Christine Lagarde erläutert nach der Sitzung die Entscheidungen des Rates.

(Foto: Reuters)

Geldpolitik Anleihekäufe und Inflationsprognosen: Auf diese vier Punkte kommt es bei der EZB-Sitzung an

Großes Interesse richtet sich an diesem Donnerstag auf die neuen Inflationsprognosen, die die EZB nach ihrer Sitzung veröffentlicht. Auch über die Anleihekäufe entscheidet der Rat.
10.06.2021 - 06:15 Uhr 2 Kommentare

Frankfurt Vor der EZB-Sitzung am Donnerstag dominiert in der öffentlichen Debatte vor allem das Thema Inflation. Im Mai sind die Verbraucherpreise in Deutschland laut einer ersten Schätzung des Statistischen Bundesamts um 2,5 Prozent gegenüber dem Vorjahr gestiegen – und damit auf den höchsten Stand seit knapp zehn Jahren. Auch im gesamten Euro-Raum stieg die Inflation im Mai auf 2,0 Prozent.
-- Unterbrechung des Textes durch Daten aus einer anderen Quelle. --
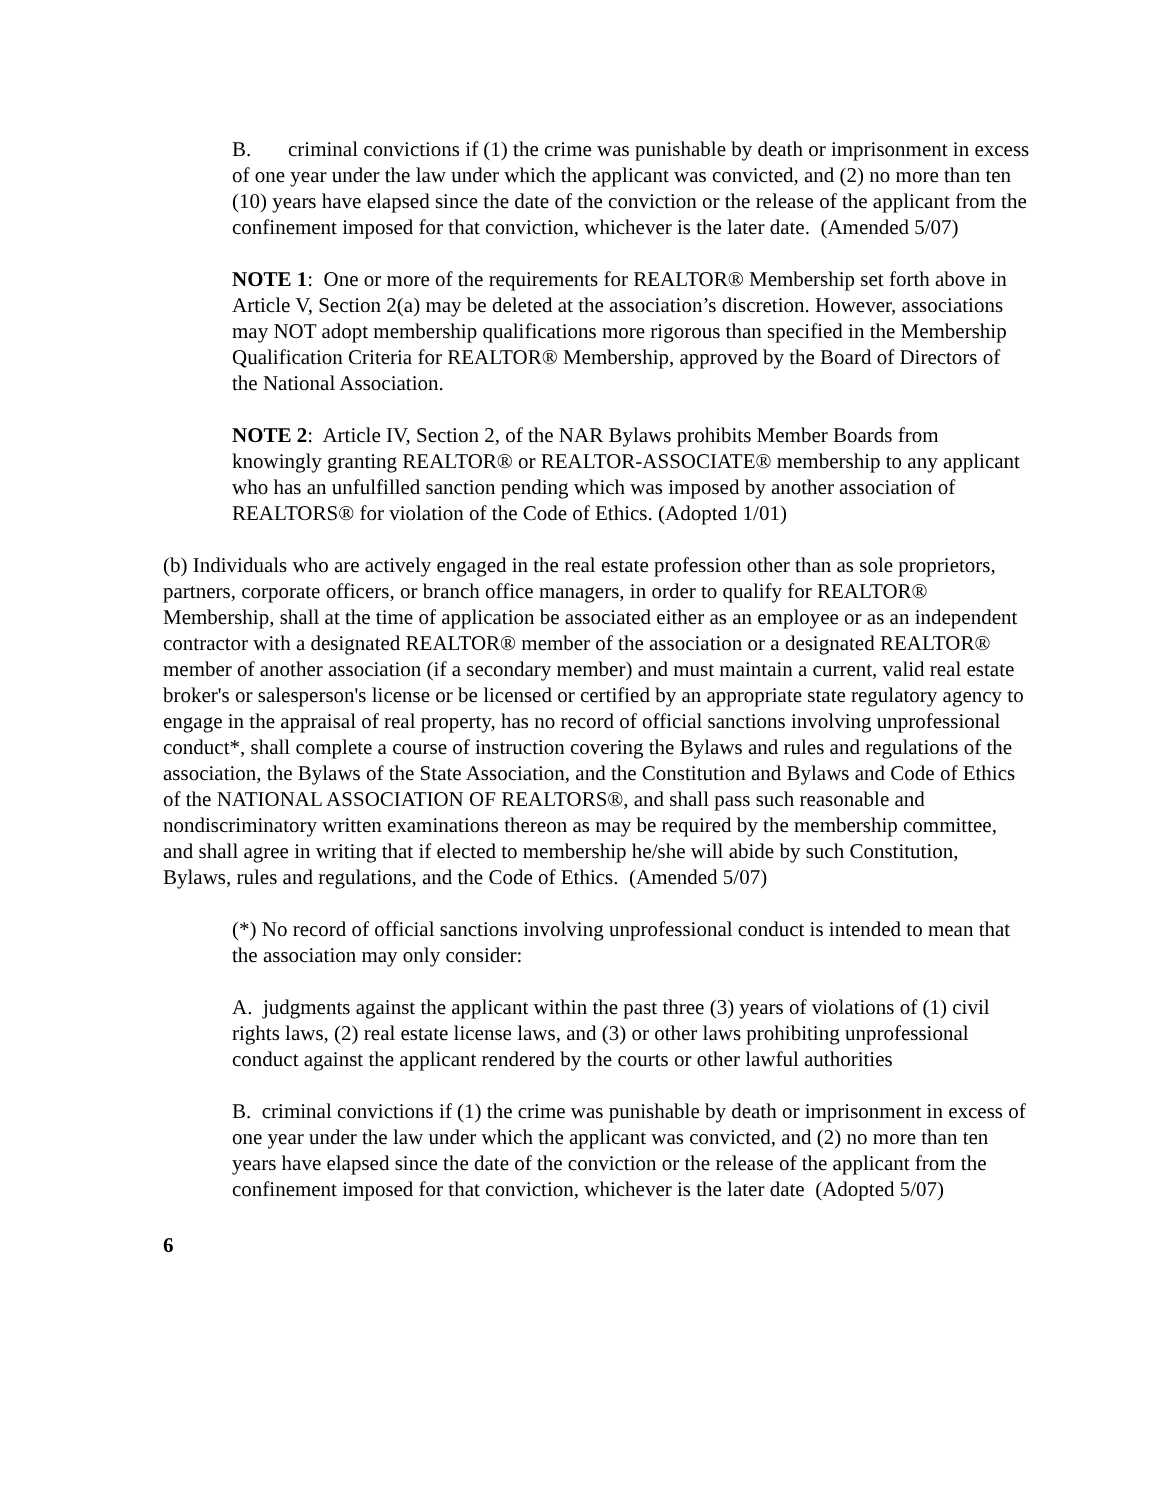B. criminal convictions if (1) the crime was punishable by death or imprisonment in excess of one year under the law under which the applicant was convicted, and (2) no more than ten (10) years have elapsed since the date of the conviction or the release of the applicant from the confinement imposed for that conviction, whichever is the later date. (Amended 5/07)
NOTE 1: One or more of the requirements for REALTOR® Membership set forth above in Article V, Section 2(a) may be deleted at the association’s discretion. However, associations may NOT adopt membership qualifications more rigorous than specified in the Membership Qualification Criteria for REALTOR® Membership, approved by the Board of Directors of the National Association.
NOTE 2: Article IV, Section 2, of the NAR Bylaws prohibits Member Boards from knowingly granting REALTOR® or REALTOR-ASSOCIATE® membership to any applicant who has an unfulfilled sanction pending which was imposed by another association of REALTORS® for violation of the Code of Ethics. (Adopted 1/01)
(b) Individuals who are actively engaged in the real estate profession other than as sole proprietors, partners, corporate officers, or branch office managers, in order to qualify for REALTOR® Membership, shall at the time of application be associated either as an employee or as an independent contractor with a designated REALTOR® member of the association or a designated REALTOR® member of another association (if a secondary member) and must maintain a current, valid real estate broker's or salesperson's license or be licensed or certified by an appropriate state regulatory agency to engage in the appraisal of real property, has no record of official sanctions involving unprofessional conduct*, shall complete a course of instruction covering the Bylaws and rules and regulations of the association, the Bylaws of the State Association, and the Constitution and Bylaws and Code of Ethics of the NATIONAL ASSOCIATION OF REALTORS®, and shall pass such reasonable and nondiscriminatory written examinations thereon as may be required by the membership committee, and shall agree in writing that if elected to membership he/she will abide by such Constitution, Bylaws, rules and regulations, and the Code of Ethics. (Amended 5/07)
(*) No record of official sanctions involving unprofessional conduct is intended to mean that the association may only consider:
A. judgments against the applicant within the past three (3) years of violations of (1) civil rights laws, (2) real estate license laws, and (3) or other laws prohibiting unprofessional conduct against the applicant rendered by the courts or other lawful authorities
B. criminal convictions if (1) the crime was punishable by death or imprisonment in excess of one year under the law under which the applicant was convicted, and (2) no more than ten years have elapsed since the date of the conviction or the release of the applicant from the confinement imposed for that conviction, whichever is the later date (Adopted 5/07)
6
EZB-Präsidentin Christine Lagarde hat mehrfach betont, dass sie den Inflationsanstieg in diesem Jahr für vorrübergehend hält. Diese Sicht teilen die meisten Ökonomen. Nach Schätzungen der Bundesbank könnte die Inflation in Deutschland aber in der zweiten Jahreshälfte zeitweise bis auf vier Prozent steigen.

Großes Interesse richtet sich daher auf die neuen Inflationsprognosen, die die EZB nach ihrer Sitzung veröffentlicht. Außerdem entscheidet der Rat darüber, wie es mit den Anleihekäufen weitergehen soll. Zudem könnte es Hinweise zum Strategiecheck geben.

1. Ändert die EZB ihre Inflationsprognosen?

Die Notenbank legt neue Prognosen für die Entwicklung der Inflation bis 2023 vor. Viele Ökonomen gehen davon aus, dass sie diese vor allem für dieses Jahr anheben wird. Bislang erwartet sie für 2021 eine Inflationsrate von 1,5 Prozent. Der EZB-Schattenrat, ein vom Handelsblatt moderiertes Expertengremium, hob seine Prognose für 2021 auf 1,7 Prozent an.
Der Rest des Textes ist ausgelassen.